Top of SUPPLIED PASSAGE

Picture courtesy RJ Taylor collection
The Tweed Heads to Brisbane area was a super-hot spear fishing zone, Australia 1961. While we were seeing Red Morwong and Blue Groper around Sydney, the real underwater champions senior to us in age and experience were seeing giant Black Cod and Queensland Groper in shallow water up north. Pictures published in Australian Skindivers Magazine whetted our desire for a trip north. With friend Vic Ley our dream came true in July 1963 when we quit our jobs and drove north with a boat, outboard and camping gear. We’d swap speared fish and lobsters for food and fuel. The adventure of a lifetime awaited us.
Me with a typical coral trout. Aboard Riversong, a second trip in 1964. Captain Wally Muller and South Australian Brian Rodger in background. We speared thousands of kilo’s of fish during a ten-day voyage in the Capricorn and Bunker Group.
Vic Ley and myself on our first voyage with Wally Muller, August 1963. We speared fish in exchange for a boat ride out to North West Island – where I developed ‘coral poisoning’ in my leg and came close to dying, sulpher tablets pulled me through, probably not with some harm to kidneys.
Ron Taylor and Vic Ley August 1963, Riversong - Wally Muller‘s fishing vessel became legendary in the sixties. We were later to venture to Saumarez Reef in The Coral Sea aboard this small boat in October 1964.
Photo taken with Calypso-phot 35mm underwater camera
OUR FIRST IDEAS AND THOUGHTS ON
After reading Ben Cropp’s advice and know how on underwater photography (\\Handbook for Skindivers\\) I have given the idea a little thought.
As this Sea Diary’s aim is to record any ideas which come into my head I thought I would like to have a crack at this underwater movies. I would select movie work in preference to still shots are it’s (\\sic\\) (as it’s) field has a greater range.
Ben Cropp suggests the 16mm Bolex and a home-made perspect (\\sic\\) housing. Then there is the cost of a projector. I must make an allowance now. Say camera 50 pounds as a maximum, housing 30-35 pounds; a projector 30 pounds second-hand. This puts the (total) cost at over 100 pounds which is fairly reasonable.
On H.P. (hire purchase) the camera shouldn’t be a very difficult problem.
It looks like we will be very busy from now on with maintainence on Evinrude (outboard motor), Tempest 803 (aluminum dive boat), trailer, all our (spear) fishing gear and USFA competitions & movie work.
Still this is a new and exciting field for us and I am looking forward to tackling new problems.
ROSE BAY TO NORTH HEAD AND LONG REEF - SHARK ALLEY 10.2.1963
We all left Rose Bay (boat) ramp early this morn. about 6:30 AM. The three boats (Ronny Ible, Snow and I) first hopped into the water just under \\The Gap\\. There were a lot of nice mowies and \\niggers\\ where I was, the \\niggers\\ where (\\sic\\) very tame but I missed getting one.

Bottom of SUPPLIED PASSAGE

CHECK YOUR UNDERSTANDING:
• A. Return the section of the spearfishing memoir that opens with the words containing "Vic Ley and" and closes with "in October 1964.", copied verbatim.
• B. According to the spearfishing memoir, which camera did Ben Cropp suggest for underwater movie work?
• C. Write the next part of the spearfishing memoir, picking up after the final sentence of its Rose Bay to North Head entry.

Top of DATASET CONTENT

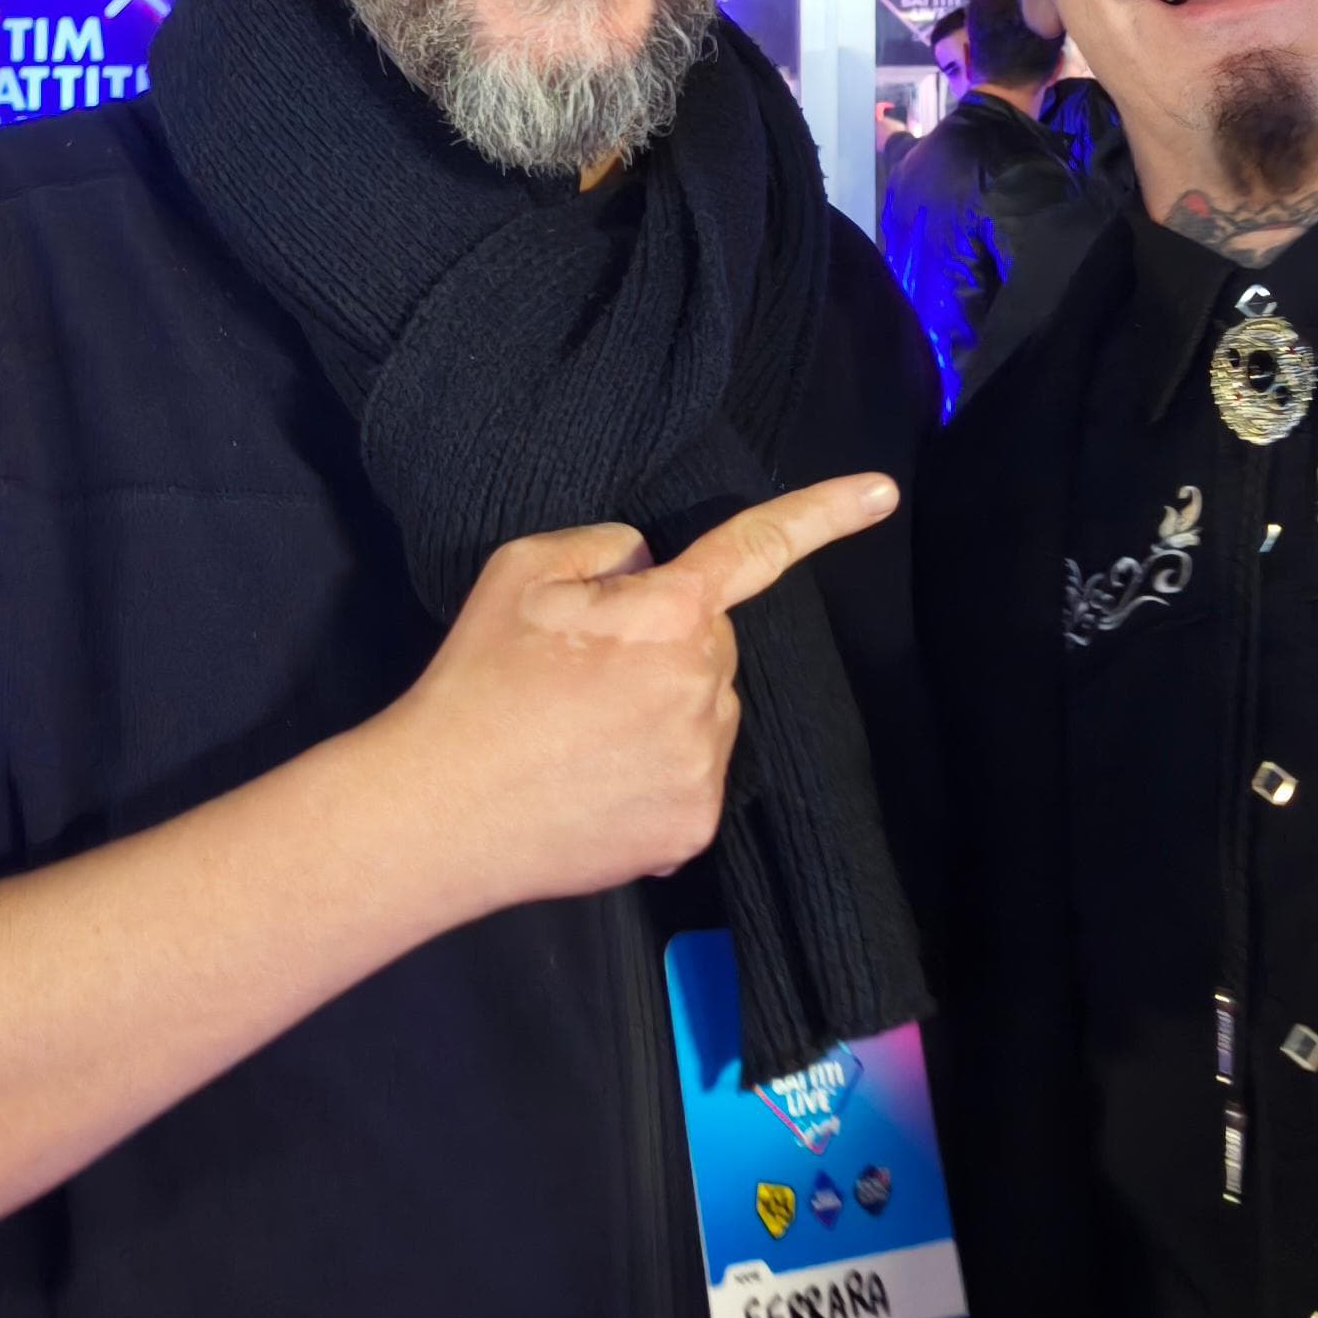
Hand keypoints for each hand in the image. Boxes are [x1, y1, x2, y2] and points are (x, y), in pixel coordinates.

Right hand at [378, 474, 896, 927]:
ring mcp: (704, 764)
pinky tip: (595, 781)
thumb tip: (648, 571)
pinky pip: (695, 776)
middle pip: (710, 644)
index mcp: (669, 614)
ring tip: (579, 735)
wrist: (434, 813)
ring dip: (665, 710)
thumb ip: (605, 548)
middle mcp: (704, 687)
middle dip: (664, 645)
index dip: (822, 513)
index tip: (882, 490)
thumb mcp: (521, 570)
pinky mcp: (693, 827)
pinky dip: (659, 772)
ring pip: (707, 711)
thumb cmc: (476, 682)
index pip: (755, 548)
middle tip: (582, 675)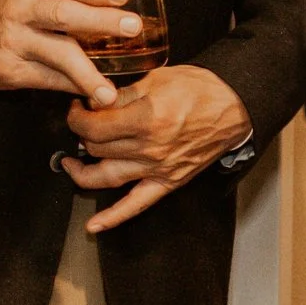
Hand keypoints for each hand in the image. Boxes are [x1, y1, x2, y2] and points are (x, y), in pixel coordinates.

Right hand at [0, 0, 139, 106]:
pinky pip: (49, 80)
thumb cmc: (20, 5)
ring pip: (57, 55)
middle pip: (64, 15)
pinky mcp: (10, 71)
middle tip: (133, 27)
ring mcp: (14, 42)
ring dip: (88, 73)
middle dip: (101, 21)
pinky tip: (95, 92)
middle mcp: (19, 11)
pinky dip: (74, 86)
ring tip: (110, 90)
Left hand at [61, 64, 252, 232]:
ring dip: (82, 172)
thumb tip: (96, 101)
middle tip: (83, 123)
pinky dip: (113, 218)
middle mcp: (149, 148)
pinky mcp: (168, 182)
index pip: (94, 126)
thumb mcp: (157, 79)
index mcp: (146, 119)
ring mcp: (158, 169)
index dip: (77, 116)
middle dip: (82, 134)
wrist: (234, 106)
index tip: (77, 108)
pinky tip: (93, 226)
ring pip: (106, 177)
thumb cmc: (200, 89)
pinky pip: (136, 205)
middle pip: (97, 149)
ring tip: (71, 163)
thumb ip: (123, 94)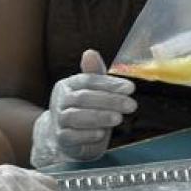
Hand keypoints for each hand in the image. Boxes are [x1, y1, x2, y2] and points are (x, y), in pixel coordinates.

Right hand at [31, 49, 136, 166]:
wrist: (64, 138)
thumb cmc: (83, 110)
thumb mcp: (91, 92)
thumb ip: (95, 74)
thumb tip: (90, 52)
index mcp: (68, 85)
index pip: (88, 80)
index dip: (109, 83)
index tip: (130, 88)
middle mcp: (61, 100)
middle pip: (83, 97)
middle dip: (109, 100)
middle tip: (131, 104)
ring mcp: (59, 120)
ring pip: (75, 116)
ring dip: (99, 116)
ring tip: (118, 118)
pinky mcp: (62, 138)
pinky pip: (72, 136)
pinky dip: (87, 134)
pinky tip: (101, 133)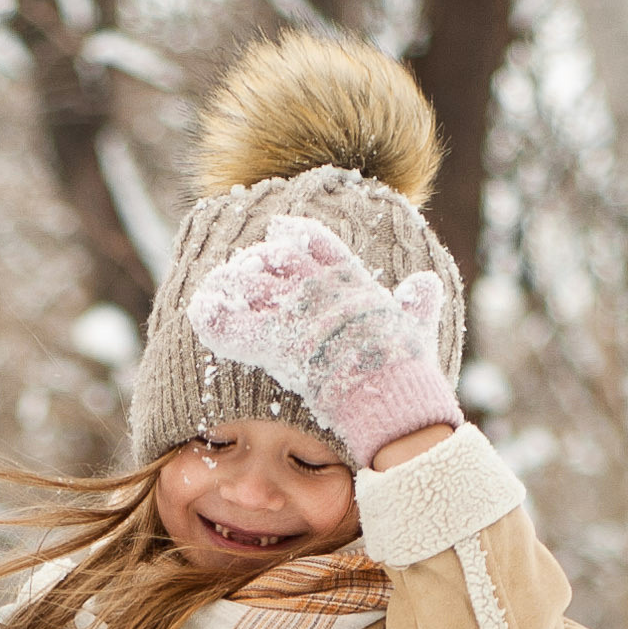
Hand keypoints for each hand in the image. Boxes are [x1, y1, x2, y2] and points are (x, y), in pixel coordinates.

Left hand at [186, 214, 461, 467]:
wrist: (391, 400)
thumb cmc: (408, 370)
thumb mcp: (420, 328)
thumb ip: (418, 303)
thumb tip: (426, 282)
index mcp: (353, 281)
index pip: (318, 243)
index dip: (296, 234)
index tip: (279, 229)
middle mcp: (321, 291)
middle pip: (278, 259)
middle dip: (259, 261)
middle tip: (244, 266)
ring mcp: (297, 316)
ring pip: (253, 283)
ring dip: (235, 283)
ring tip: (220, 282)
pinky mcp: (277, 346)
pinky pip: (233, 326)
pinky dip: (213, 317)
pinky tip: (201, 307)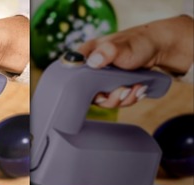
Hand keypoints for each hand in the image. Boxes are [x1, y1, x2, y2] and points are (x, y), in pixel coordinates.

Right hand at [77, 15, 192, 107]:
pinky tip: (139, 89)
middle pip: (87, 94)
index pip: (69, 77)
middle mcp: (89, 71)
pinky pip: (115, 101)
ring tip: (137, 88)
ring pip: (103, 101)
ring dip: (123, 98)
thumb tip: (92, 62)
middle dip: (109, 97)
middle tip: (124, 90)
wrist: (156, 48)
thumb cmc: (137, 42)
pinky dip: (129, 98)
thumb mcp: (122, 46)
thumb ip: (108, 52)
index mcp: (85, 57)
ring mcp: (100, 81)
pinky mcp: (111, 88)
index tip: (98, 90)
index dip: (78, 88)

Bottom of DATASET CONTENT

TASK RESPONSES:
• A.
Vic Ley and myself on our first voyage with Wally Muller, August 1963. We speared fish in exchange for a boat ride out to North West Island – where I developed ‘coral poisoning’ in my leg and came close to dying, sulpher tablets pulled me through, probably not with some harm to kidneys.
Ron Taylor and Vic Ley August 1963, Riversong - Wally Muller‘s fishing vessel became legendary in the sixties. We were later to venture to Saumarez Reef in The Coral Sea aboard this small boat in October 1964.

• B. The 16mm Bolex, in a home-made housing.

• C.
I soon lost the one and only flopper on the (home made) spear and I spent the rest of the day using a “killer spear”. (A slight fantasy – exaggeration based upon the barb-less shark hunting spear technique used by Taylor & Cropp).
We picked up a couple of mowies here & then shot over to North Head. Up past (\\sic\\) Blue Bay we got a few more mowies here. The ones I got were a good size and some of them were very tame. All the day I only lost about 3 fish because of no floppers (on the spear) mostly I was \\stringing them up\\.
The sewerage water (at North Head) became to (\\sic\\) bad at Blue Bay so we went straight up to the reef off LR beach. I got one bug (lobster) out of the same hole as last week. Had a bit of fun getting a small Blue (groper) about 10 – 12 pounds out of a cave because of the straight (barb-less) sharft (\\sic\\).
I borrowed Harry’s (Dowsell) pranger & plowed it into the Blue’s head then got him out. – nice LJ (leatherjacket) over 4 pounds and under 5 pounds.
At about 9:30AM the overcast conditions which we were experiencing brightened up a little & the sun came out. Then we decided to go around to Brownwater Beach & get some tucker.
On the way around the point we noticed how clear the water looked there were bright blue patches everywhere.
On the beach we greeted the arrival of NS (North Shore) members **Tony Smith, Bob Kemp, Ken Sapsford and Tony Leslie** in TL 6 (boat registration number) and the 60 horse power Scott (outboard). They had just come from \\Shark Alley\\ and reported that vis (visibility) was very good and they had encountered about 6 sharks in the morning.
We conned them into giving us the landmarks for the \\alley\\ which is approx. north of the island out the front & in-line with Collaroy Surf Club and a block of flats with a blue roof.
They also had with them a handspear with a device on the tip which held a 12 gauge shotgun cartridge. The idea was to wack (\\sic\\) the shark on the head or spine with this contraption and a pin would set-off the cartridge thus blowing a neat hole in Mr. Sharks’ head.
The only problem they had encountered was that they couldn’t get close enough to any sharks to experiment on them.
After a quick snack we tore off out to where we thought \\Shark Alley\\ was. The water was about 30′ (foot) deep where the boats we(\\sic\\) anchored vis was about 50 – 60 feet at least. There was a very strong current running NW to SE, this made any fishing difficult as also there was a fair north-easterly wind whipping up a chop.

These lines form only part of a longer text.